Sound familiar? This is the time that Britain was negotiating to join the European Economic Community, as it did in 1973. Interestingly, the serial was broadcast during the time of the 1972 miners’ strike (leading to many viewers missing later episodes due to power cuts). The follow-up story, The Monster of Peladon (1974), is set against a backdrop of industrial strife and conflict involving miners.
Tom Baker’s Doctor
In what many consider to be one of the best classic serials, Genesis of the Daleks (1975) Tom Baker’s Doctor Who continued the tradition of raising complex political, social, and moral issues. Sent back in time by the Time Lords to change the course of history, the Doctor at one point has an opportunity to destroy the mutations which form the ‘body’ of the Dalek (inside their metal casing) and destroy the Dalek race forever. Holding two wires close to each other, about to create an explosion in the incubation room, he asks himself and his companions: “Have I that right?”
Having the ability to see the future, he says that future planets will become allies in fighting the evil of the Daleks.

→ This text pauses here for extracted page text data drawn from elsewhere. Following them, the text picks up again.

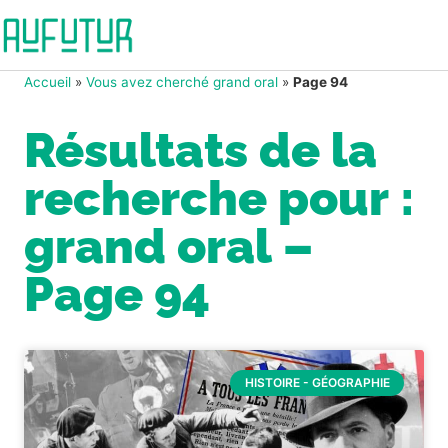
Accueil
»
Vous avez cherché grand oral
»
Page 94
Résultats de la
recherche pour :
grand oral –
Page 94
HISTOIRE - GÉOGRAPHIE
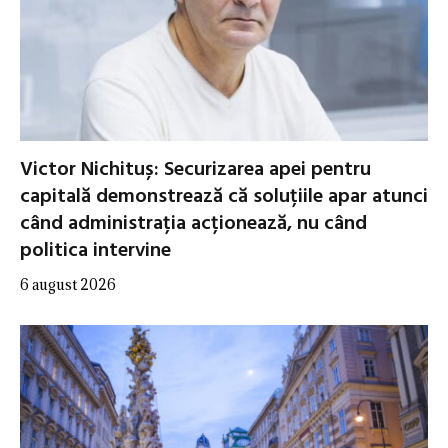
Victor Nichituș: Securizarea apei pentru
capitală demonstrează că soluțiile apar atunci
când administrația acționează, nu când
politica intervine
6 august 2026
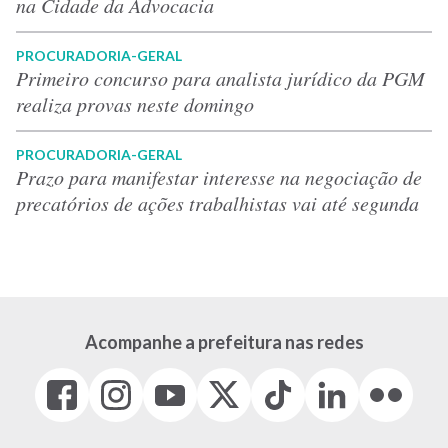
na Cidade da Advocacia
PROCURADORIA-GERAL
Primeiro concurso para analista jurídico da PGM
realiza provas neste domingo
PROCURADORIA-GERAL
Prazo para manifestar interesse na negociação de
precatórios de ações trabalhistas vai até segunda
Acompanhe a prefeitura nas redes
Facebook
Instagram
Youtube
X
Tiktok
LinkedIn
Flickr
(link
(link
(link
(Antigo
(link
(link
(link
abre
abre
abre
Twitter)
abre
abre
abre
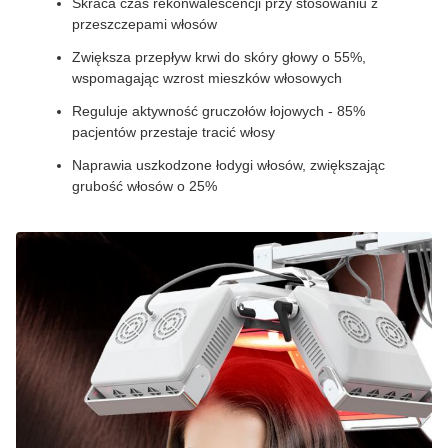
Skraca czas rekonwalescencji przy stosowaniu z
przeszczepami włosów
Zwiększa przepływ krwi do skóry głowy o 55%,
wspomagając wzrost mieszków włosowych
Reguluje aktywność gruczołów łojowych - 85%
pacjentów przestaje tracić włosy
Naprawia uszkodzone łodygi włosów, zwiększając
grubość włosów o 25%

Had he the right to change the course of history? Given the symbolism used in the story (salutes, black outfits, references to a ‘pure’ race) this was a clear reference to the rise of the Nazis.
The political allegories didn’t end in the 1970s. One of the most blatant can be seen in the 1988 serial, The Happiness Patrol. The main antagonist, Helen A (played by Sheila Hancock), a ruthless and tyrannical leader, is said to be modelled on Conservative prime minister Margaret Thatcher. The fact that Hancock appears to be impersonating Thatcher lends a certain degree of credence to this belief.
Anybody who argues that the revival of Doctor Who in 2005 saw a more political edge to the storylines need only look back over 60 years. Now that we can do this thanks to the BBC uploading more than 800 episodes onto iPlayer, it will become clear to all. Doctor Who – especially during its Golden Age in the 1970s – has always been political.